With the advent of deep learning, expression recognition has made significant advancements. However, due to the limited availability of annotated compound expression datasets and the subtle variations of compound expressions, Compound Emotion Recognition (CE) still holds considerable potential for exploration. To advance this task, the 7th Affective Behavior Analysis in-the-wild (ABAW) competition introduces the Compound Expression Challenge based on C-EXPR-DB, a limited dataset without labels. In this paper, we present a curriculum learning-based framework that initially trains the model on single-expression tasks and subsequently incorporates multi-expression data. This design ensures that our model first masters the fundamental features of basic expressions before being exposed to the complexities of compound emotions.
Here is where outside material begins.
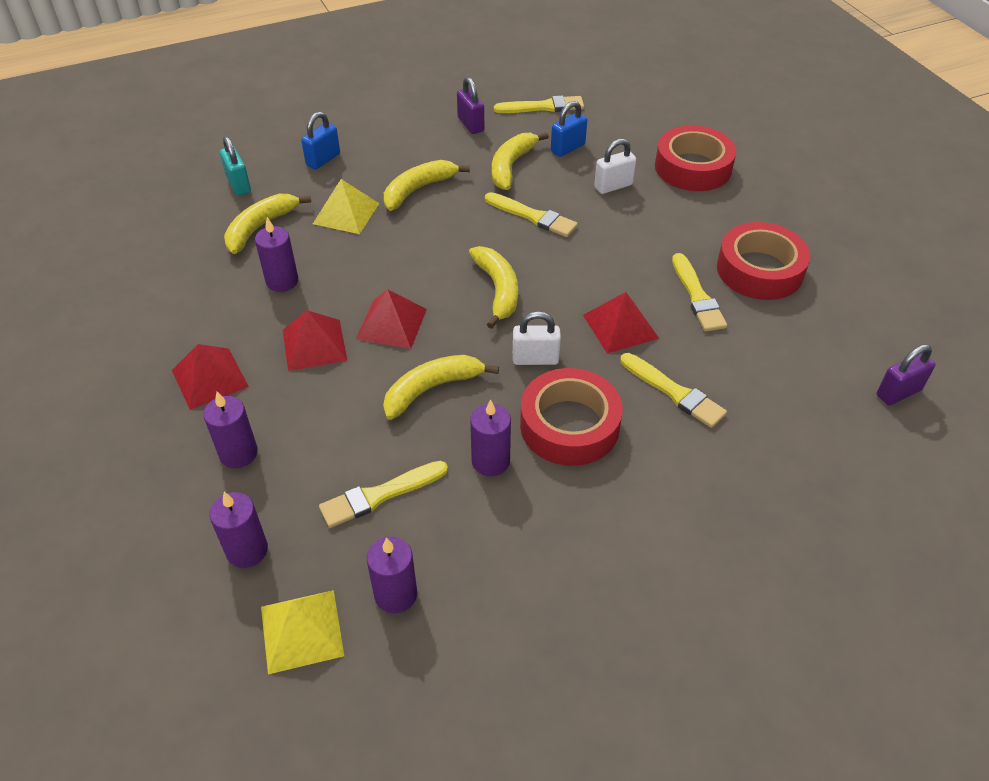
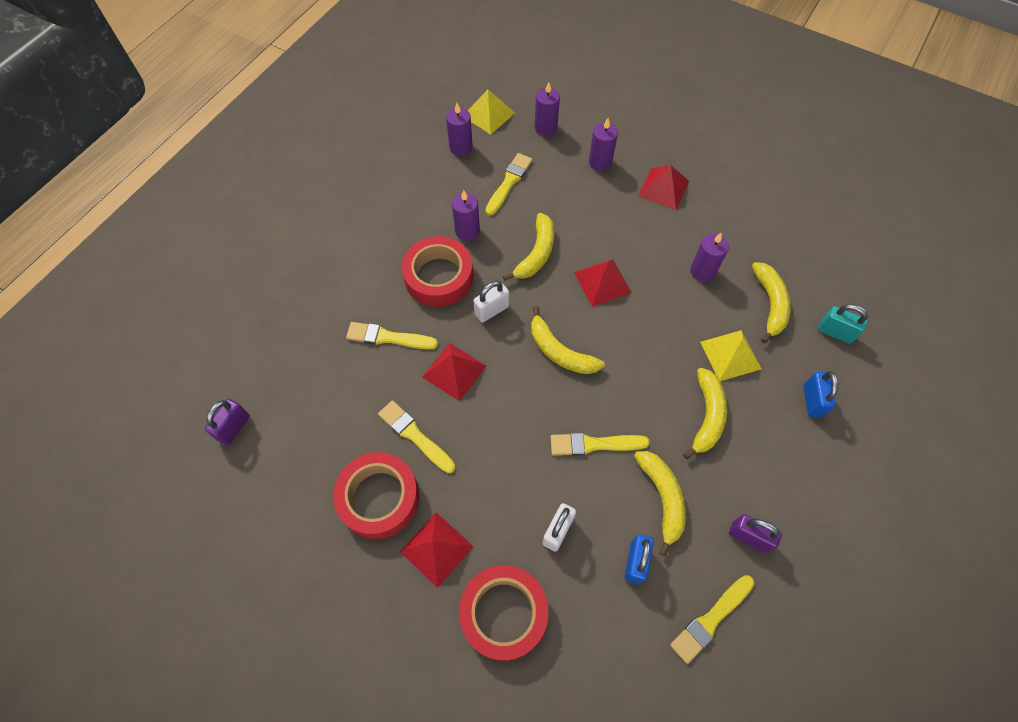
camera: 145 degrees right, 15 degrees up
(314, 345) = (632, 240): red pyramid -> red pyramid (436, 548)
Specifically, our designs can be summarized as follows: 1) Single-Expression Pre-training: The model is first trained on datasets containing single expressions to learn the foundational facial features associated with basic emotions. 2) Dynamic Compound Expression Generation: Given the scarcity of annotated compound expression datasets, we employ CutMix and Mixup techniques on the original single-expression images to create hybrid images exhibiting characteristics of multiple basic emotions. 3) Incremental Multi-Expression Integration: After performing well on single-expression tasks, the model is progressively exposed to multi-expression data, allowing the model to adapt to the complexity and variability of compound expressions. The official results indicate that our method achieves the \textbf{best} performance in this competition track with an F-score of 0.6063. Our code is released at https://github.com/YenanLiu/ABAW7th.

Paper Structure

This paper contains 20 sections, 2 equations, 1 figure, 3 tables.

Figures (1)

  • Figure 1: Illustration of our proposed frameworks for the compound recognition competition. We adopt a curriculum learning approach, transitioning from basic expression prediction to compound expression learning. We take the second stage training process as an example to illustrate the transition process. Different from the first training stage only utilizes the basic expression data to train the model, in this second stage, we randomly select the compound expression data from the natural compound expression datasets (i.e. RAD-BF and Fuxi-EXPR ) and the generated compound expression data. Specifically, there are 80% basic expression images and 20% compound expression images involved in the second training stage. Here, cls. Head refers to the classification head, which is composed of linear layers.